ISLAMABAD: Defence Minister Khawaja Asif told National Assembly on Monday that the government is exploring a joint venture to operate the iconic Roosevelt Hotel in New York, aiming for long-term economic benefits rather than selling the asset outright.
Describing the nearly century-old 19-story hotel as “a strategic gem,” Asif praised its prime Manhattan location and stressed the government’s intent to retain ownership. “Selling might patch a short-term fiscal wound,” he said, “but a joint venture ensures Pakistan keeps a foot on that lucrative property while raking in steady profits.”
The Roosevelt Hotel has long been viewed as Pakistan’s prized overseas asset, with repeated calls over the years to sell it for quick cash. Asif; however, reiterated that retaining it through partnership is the smarter route for economic stability.
In related news, the parliamentary secretary for privatisation Aasia Ishaque confirmed that the privatisation of financially struggling Pakistan International Airlines (PIA) is expected to be completed by the end of 2025.

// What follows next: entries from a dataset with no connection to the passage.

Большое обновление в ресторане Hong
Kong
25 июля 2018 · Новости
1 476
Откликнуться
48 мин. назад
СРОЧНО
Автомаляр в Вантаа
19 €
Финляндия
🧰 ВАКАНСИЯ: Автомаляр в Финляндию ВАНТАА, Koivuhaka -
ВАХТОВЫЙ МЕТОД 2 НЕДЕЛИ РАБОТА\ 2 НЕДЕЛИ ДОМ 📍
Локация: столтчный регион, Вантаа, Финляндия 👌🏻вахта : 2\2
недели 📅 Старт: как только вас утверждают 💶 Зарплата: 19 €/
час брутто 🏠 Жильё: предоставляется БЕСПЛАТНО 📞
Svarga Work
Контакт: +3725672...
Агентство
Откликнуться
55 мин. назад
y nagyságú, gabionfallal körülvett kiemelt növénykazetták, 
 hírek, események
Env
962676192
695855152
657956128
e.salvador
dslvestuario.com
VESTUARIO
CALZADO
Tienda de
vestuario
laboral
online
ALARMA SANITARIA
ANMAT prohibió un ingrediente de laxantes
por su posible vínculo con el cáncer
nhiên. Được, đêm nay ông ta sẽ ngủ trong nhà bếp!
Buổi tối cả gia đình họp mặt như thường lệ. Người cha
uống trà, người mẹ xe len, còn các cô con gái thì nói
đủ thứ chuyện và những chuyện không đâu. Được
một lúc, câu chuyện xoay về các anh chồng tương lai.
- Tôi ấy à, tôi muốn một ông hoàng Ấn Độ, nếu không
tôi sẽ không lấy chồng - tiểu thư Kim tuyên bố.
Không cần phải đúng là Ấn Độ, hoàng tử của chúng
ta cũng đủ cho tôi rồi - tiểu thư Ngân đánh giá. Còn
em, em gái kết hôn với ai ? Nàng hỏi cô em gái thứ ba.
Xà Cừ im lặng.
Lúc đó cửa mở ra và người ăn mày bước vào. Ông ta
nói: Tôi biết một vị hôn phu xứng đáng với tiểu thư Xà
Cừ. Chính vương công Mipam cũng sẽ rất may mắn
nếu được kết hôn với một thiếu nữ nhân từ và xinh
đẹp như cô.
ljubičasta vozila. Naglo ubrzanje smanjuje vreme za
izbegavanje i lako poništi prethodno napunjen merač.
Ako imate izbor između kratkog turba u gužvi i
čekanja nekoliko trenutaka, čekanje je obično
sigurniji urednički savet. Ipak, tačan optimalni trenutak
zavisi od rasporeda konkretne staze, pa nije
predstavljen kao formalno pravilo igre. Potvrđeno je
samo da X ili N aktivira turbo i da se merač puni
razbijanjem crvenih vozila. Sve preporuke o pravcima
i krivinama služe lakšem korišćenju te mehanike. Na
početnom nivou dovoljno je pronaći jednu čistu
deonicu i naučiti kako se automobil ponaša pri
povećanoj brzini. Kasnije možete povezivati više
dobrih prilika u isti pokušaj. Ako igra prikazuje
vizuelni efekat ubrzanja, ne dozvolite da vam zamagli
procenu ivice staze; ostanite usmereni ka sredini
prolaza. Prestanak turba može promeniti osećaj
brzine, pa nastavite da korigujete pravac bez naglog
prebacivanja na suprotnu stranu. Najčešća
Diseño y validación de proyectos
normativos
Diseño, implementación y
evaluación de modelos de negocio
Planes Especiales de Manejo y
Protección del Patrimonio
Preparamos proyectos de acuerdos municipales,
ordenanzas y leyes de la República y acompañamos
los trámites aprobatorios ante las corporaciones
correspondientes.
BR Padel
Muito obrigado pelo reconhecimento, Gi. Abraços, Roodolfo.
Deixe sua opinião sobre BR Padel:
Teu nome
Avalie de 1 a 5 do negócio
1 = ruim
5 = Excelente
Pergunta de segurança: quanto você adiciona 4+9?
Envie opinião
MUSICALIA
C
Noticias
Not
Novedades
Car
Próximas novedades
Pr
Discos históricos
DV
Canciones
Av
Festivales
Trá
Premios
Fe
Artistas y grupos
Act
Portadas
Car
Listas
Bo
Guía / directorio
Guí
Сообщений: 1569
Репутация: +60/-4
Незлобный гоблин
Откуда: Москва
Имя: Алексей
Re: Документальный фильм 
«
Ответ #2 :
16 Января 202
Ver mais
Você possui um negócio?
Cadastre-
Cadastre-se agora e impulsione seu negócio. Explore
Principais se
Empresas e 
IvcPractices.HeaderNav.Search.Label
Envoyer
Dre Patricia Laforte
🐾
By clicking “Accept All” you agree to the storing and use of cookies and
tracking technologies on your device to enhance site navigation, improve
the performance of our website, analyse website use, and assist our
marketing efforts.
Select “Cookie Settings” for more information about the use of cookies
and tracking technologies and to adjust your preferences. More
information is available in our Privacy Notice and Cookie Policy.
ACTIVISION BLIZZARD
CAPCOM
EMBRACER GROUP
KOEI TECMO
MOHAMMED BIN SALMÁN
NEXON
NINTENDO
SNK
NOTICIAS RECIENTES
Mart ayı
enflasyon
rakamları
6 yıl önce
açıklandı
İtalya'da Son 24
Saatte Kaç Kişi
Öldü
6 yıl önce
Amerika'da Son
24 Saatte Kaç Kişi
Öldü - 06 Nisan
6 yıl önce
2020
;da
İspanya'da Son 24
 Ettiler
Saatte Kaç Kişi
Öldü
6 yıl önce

Meanwhile, PTI MNA Sher Afzal Marwat launched a fierce critique of the Competition Commission of Pakistan (CCP), accusing it of failing to act against the Frontier Works Organisation (FWO), which he claimed consistently secures lucrative motorway contracts without adequate oversight.
“It’s always FWO this, FWO that,” Marwat said, lambasting the CCP as “a caged pigeon” that passively watches while taxpayer billions are funnelled into repeat contracts. He even questioned the constitutional protections surrounding these deals, hinting that the CCP might be ineffective – or worse, complicit.
When pressed for answers, the parliamentary secretary for finance Saad Waseem Sheikh appeared unprepared and gave an unclear response, further fuelling criticism about the government’s awareness of regulatory oversight.
In a written reply to another question, Commerce Minister Jam Kamal informed the House that Pakistan’s bilateral trade with the United States reached $5.53 billion during July-March of the fiscal year 2024–25. He cited Federal Board of Revenue (FBR)’s data showing exports to the US at $4.34 billion and imports at $1.19 billion, giving Pakistan a trade surplus of $3.15 billion.
Kamal explained the US formula for tariff calculations: the trade deficit in goods divided by total imports from that country, then divided by two. He cautioned that a five per cent tariff cut by Pakistan does not guarantee a matching reduction by the US.